The subacromial space is a narrow space that is narrowed further during abduction; thus, any lesion that takes up space is likely to cause a painful arc syndrome. This is because, once the space between the upper end of the humerus and the acromion gets compromised, during mid-abduction the tendon of the rotator cuff gets nipped between the greater tuberosity and acromion. Examples of such conditions include the following:

  • Minor tears of the supraspinatus tendon
  • Supraspinatus tendinitis
  • Calcification of the supraspinatus tendon
  • Subacromial bursitis
  • Fracture of the greater tuberosity


An X-ray of the shoulder may show a calcific deposit or a fracture of the greater tuberosity or acromion.


  • Ultrasonic to the tender point
  • Anti-inflammatory drugs
  • Injection of hydrocortisone in the subacromial space 

Rotator cuff lesions

Rotator cuff lesions include the following:

  • Rotator cuff impingement syndrome
  • Rotator cuff tear

1) Impingement syndrome is commonly associated with supraspinatus tendons. The following are the causes of impingement syndrome:

  • Supraspinatus tendonitis
  • Calcific deposits
  • Subacromial bursitis
  • Subdeltoid bursitis
  • Periarthritis
  • Bicipital tendonitis
  • Fracture of a greater trochanter

The most common cause is supraspinatus tendonitis. The most vulnerable structures for impingement are between the subacromial space and head of the humerus.

2) Rotator cuff tear

It occurs mostly in people over 40 years old. People who have an occupation demanding repetitive overhead movement are most prone. Athletes such as throwers, swimmers, and tennis players are also vulnerable. It is mostly observed in men.

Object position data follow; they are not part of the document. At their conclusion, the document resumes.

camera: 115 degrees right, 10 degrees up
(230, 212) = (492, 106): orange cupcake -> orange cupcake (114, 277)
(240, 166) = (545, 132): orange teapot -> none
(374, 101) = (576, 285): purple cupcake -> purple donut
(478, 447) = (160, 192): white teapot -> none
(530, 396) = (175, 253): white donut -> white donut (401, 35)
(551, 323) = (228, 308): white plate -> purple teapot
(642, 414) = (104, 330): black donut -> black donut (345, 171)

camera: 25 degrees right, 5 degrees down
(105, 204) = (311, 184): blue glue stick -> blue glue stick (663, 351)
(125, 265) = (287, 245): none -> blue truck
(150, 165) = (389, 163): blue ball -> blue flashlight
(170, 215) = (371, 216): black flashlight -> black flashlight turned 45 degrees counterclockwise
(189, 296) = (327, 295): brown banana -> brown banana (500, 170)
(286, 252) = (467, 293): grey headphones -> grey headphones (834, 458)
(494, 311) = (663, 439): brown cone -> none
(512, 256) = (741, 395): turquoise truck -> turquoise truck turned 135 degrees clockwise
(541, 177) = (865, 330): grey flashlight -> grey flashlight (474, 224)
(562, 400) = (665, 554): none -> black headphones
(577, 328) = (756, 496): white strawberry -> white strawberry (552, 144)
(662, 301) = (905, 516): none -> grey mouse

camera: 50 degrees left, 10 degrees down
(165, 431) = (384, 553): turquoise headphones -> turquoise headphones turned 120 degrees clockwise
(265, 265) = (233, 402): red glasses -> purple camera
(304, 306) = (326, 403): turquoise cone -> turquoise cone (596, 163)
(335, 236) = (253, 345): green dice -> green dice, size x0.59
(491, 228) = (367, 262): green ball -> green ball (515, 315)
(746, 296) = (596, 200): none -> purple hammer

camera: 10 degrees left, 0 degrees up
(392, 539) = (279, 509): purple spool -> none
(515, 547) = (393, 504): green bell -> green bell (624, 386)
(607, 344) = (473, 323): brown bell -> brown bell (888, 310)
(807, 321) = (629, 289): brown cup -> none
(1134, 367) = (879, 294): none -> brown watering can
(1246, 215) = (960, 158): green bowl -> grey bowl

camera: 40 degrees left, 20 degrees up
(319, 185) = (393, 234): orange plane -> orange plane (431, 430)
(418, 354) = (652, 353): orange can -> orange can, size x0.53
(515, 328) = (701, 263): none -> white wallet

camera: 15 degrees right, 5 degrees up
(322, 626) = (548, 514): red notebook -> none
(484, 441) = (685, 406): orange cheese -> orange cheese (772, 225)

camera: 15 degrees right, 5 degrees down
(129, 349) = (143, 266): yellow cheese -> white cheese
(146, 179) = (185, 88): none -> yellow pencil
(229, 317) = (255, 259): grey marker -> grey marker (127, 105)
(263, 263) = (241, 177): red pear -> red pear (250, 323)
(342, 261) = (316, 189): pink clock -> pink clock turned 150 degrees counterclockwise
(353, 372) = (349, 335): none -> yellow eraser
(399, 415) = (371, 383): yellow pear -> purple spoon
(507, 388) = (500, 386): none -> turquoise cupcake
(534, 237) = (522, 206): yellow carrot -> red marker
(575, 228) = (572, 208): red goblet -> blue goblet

Classification of rotator cuff tear

  • Small (< 1 cm)
  • Medium (1–3 cm)
  • Large (3–5 cm)

Clinical features

  • Pain
  • Swelling
  • Limitation of movement
  • Muscle atrophy
  • Tenderness of the greater tuberosity

Differential diagnosis

  • Frozen shoulder
  • Cervical spondylosis
  • AC and shoulder joint arthritis
  • Bursitis
  • Snapping scapula
  • Suprascapular neuropathy


  • X-ray changes in rotator cuff lesions include decreased subacromial space, anterior spurring of the AC joint, humeral head degeneration, and sclerosis.
  • A single contrast arthrogram is considered the gold standard.
  • Ultrasonography
  • MRI is very accurate but expensive.


Conservative treatment includes: heat massage, NSAIDs, local infiltration of steroids, subacromial steroid injections, exercise, and temporary immobilization.

Surgical treatment

  • Arthroscopic repair of small and partial tears
  • Open methods in major tears 

Subacromial bursitis

Bursitis commonly occurs in the shoulder of the subacromial area. Inflammatory bursitis usually results from injuries resulting from repetitive injury to the bursa. The subacromial bursa assists the supraspinatus tendon with any overhead movements of the shoulder.

  • Subacromial bursitis symptoms include tenderness at the tip of the shoulder, pain with passive abduction, and symptoms of shoulder impingement syndrome.
  • Treatment includes rest, NSAIDs, and orthopedic referral.